### Exercise aim
Copy out every line of text in the material below word for word, leaving out the pictures.

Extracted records

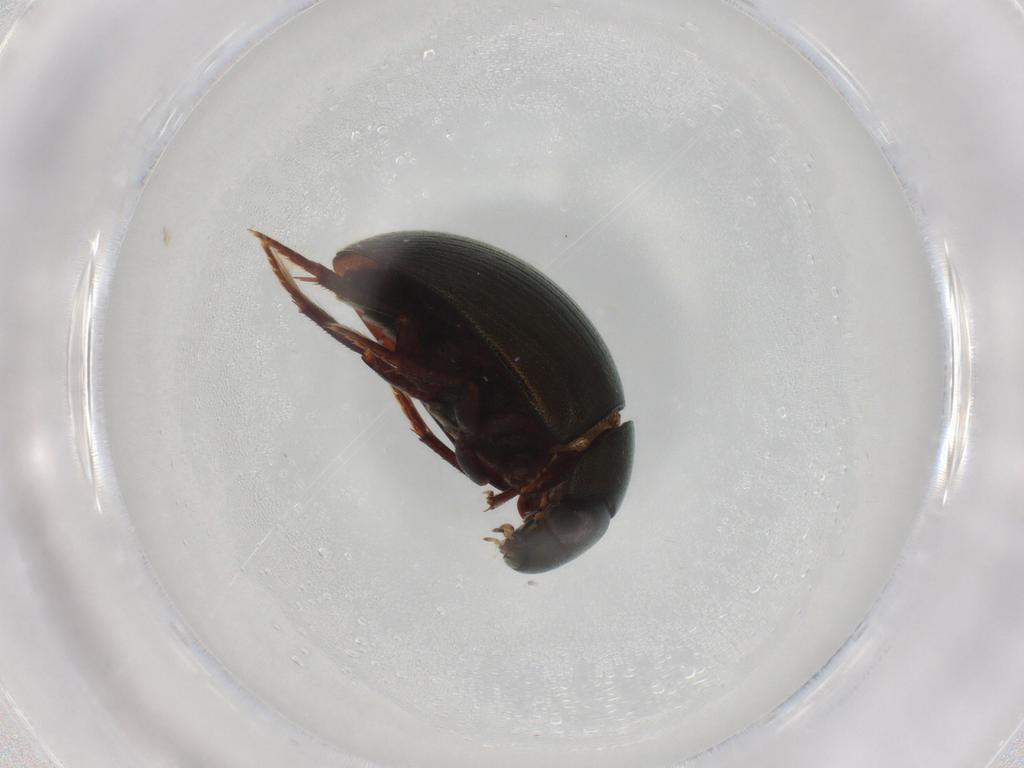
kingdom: Animalia
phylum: Arthropoda
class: Insecta
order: Coleoptera
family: Hydrophilidae
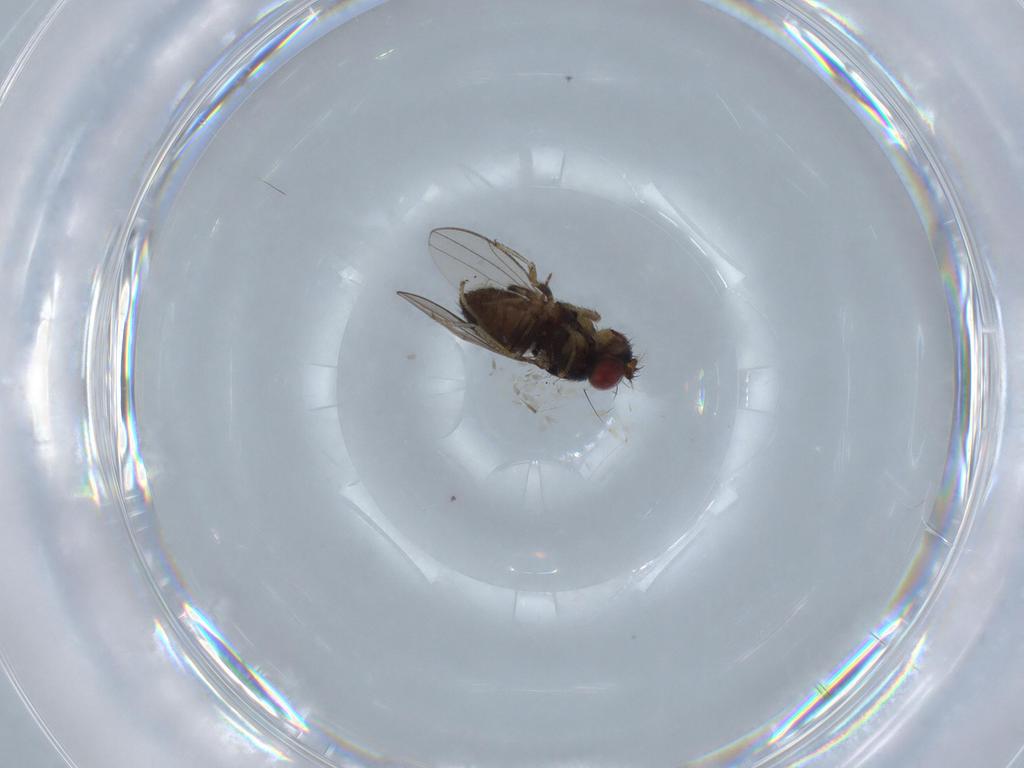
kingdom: Animalia
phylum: Arthropoda
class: Insecta
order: Diptera
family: Ephydridae
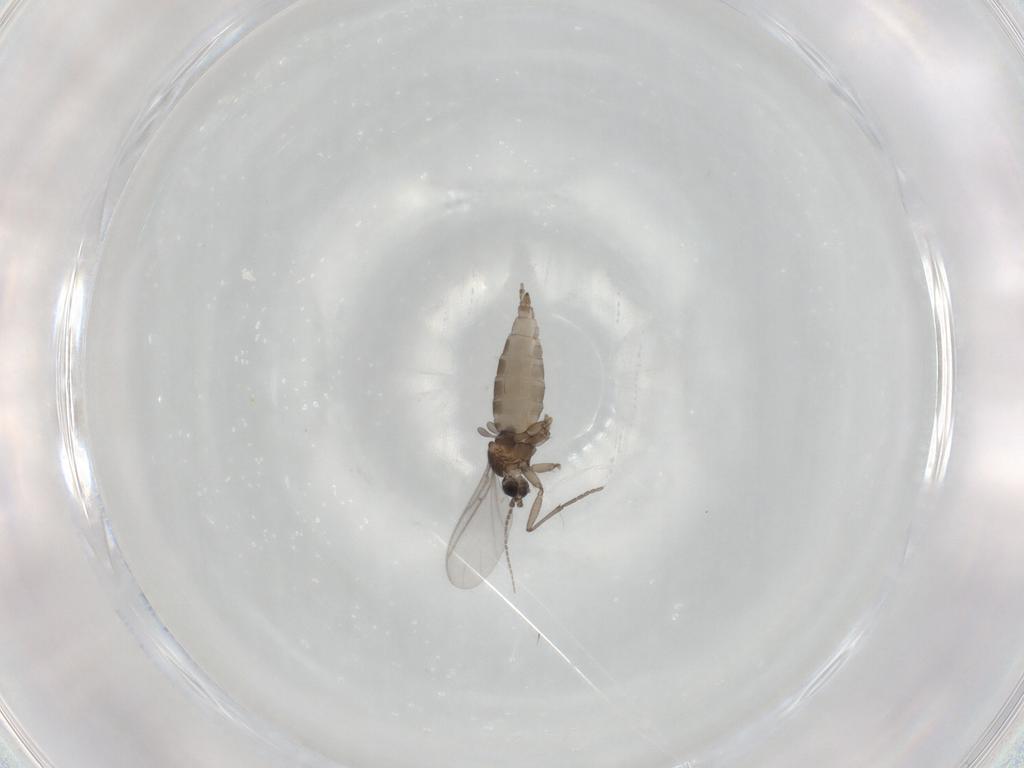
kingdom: Animalia
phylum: Arthropoda
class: Insecta
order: Diptera
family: Sciaridae
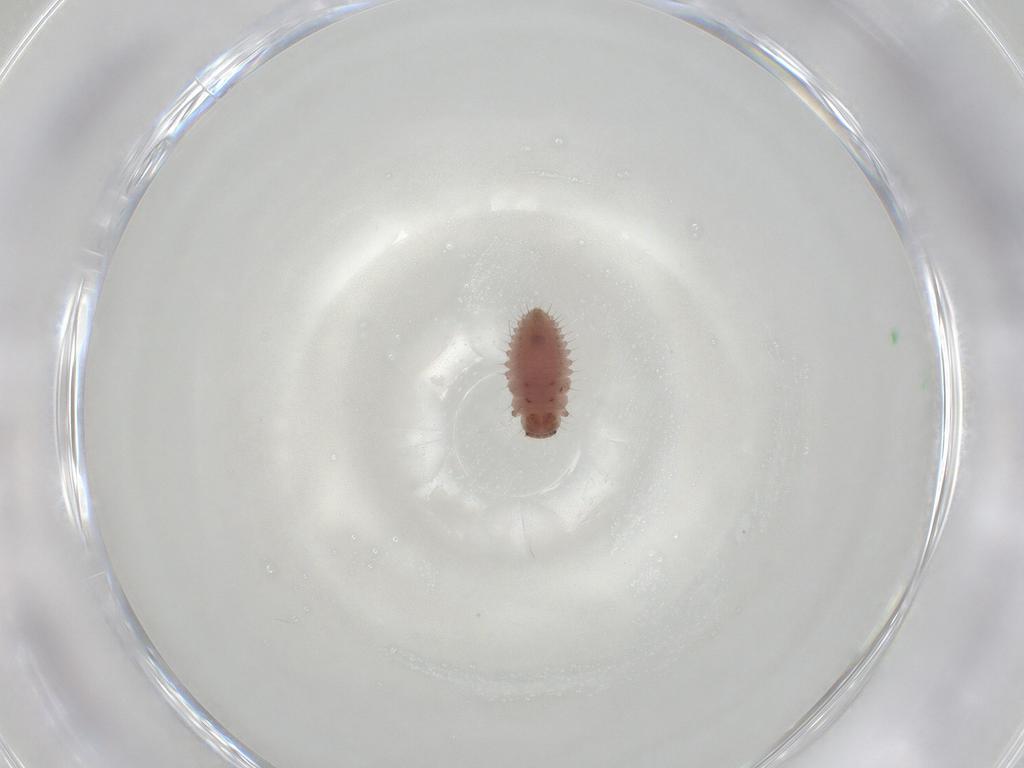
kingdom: Animalia
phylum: Arthropoda
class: Insecta
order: Coleoptera
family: Coccinellidae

### The response
kingdom: Animalia
phylum: Arthropoda
class: Insecta
order: Coleoptera
family: Hydrophilidae
kingdom: Animalia
phylum: Arthropoda
class: Insecta
order: Diptera
family: Ephydridae
kingdom: Animalia
phylum: Arthropoda
class: Insecta
order: Diptera
family: Sciaridae
kingdom: Animalia
phylum: Arthropoda
class: Insecta
order: Coleoptera
family: Coccinellidae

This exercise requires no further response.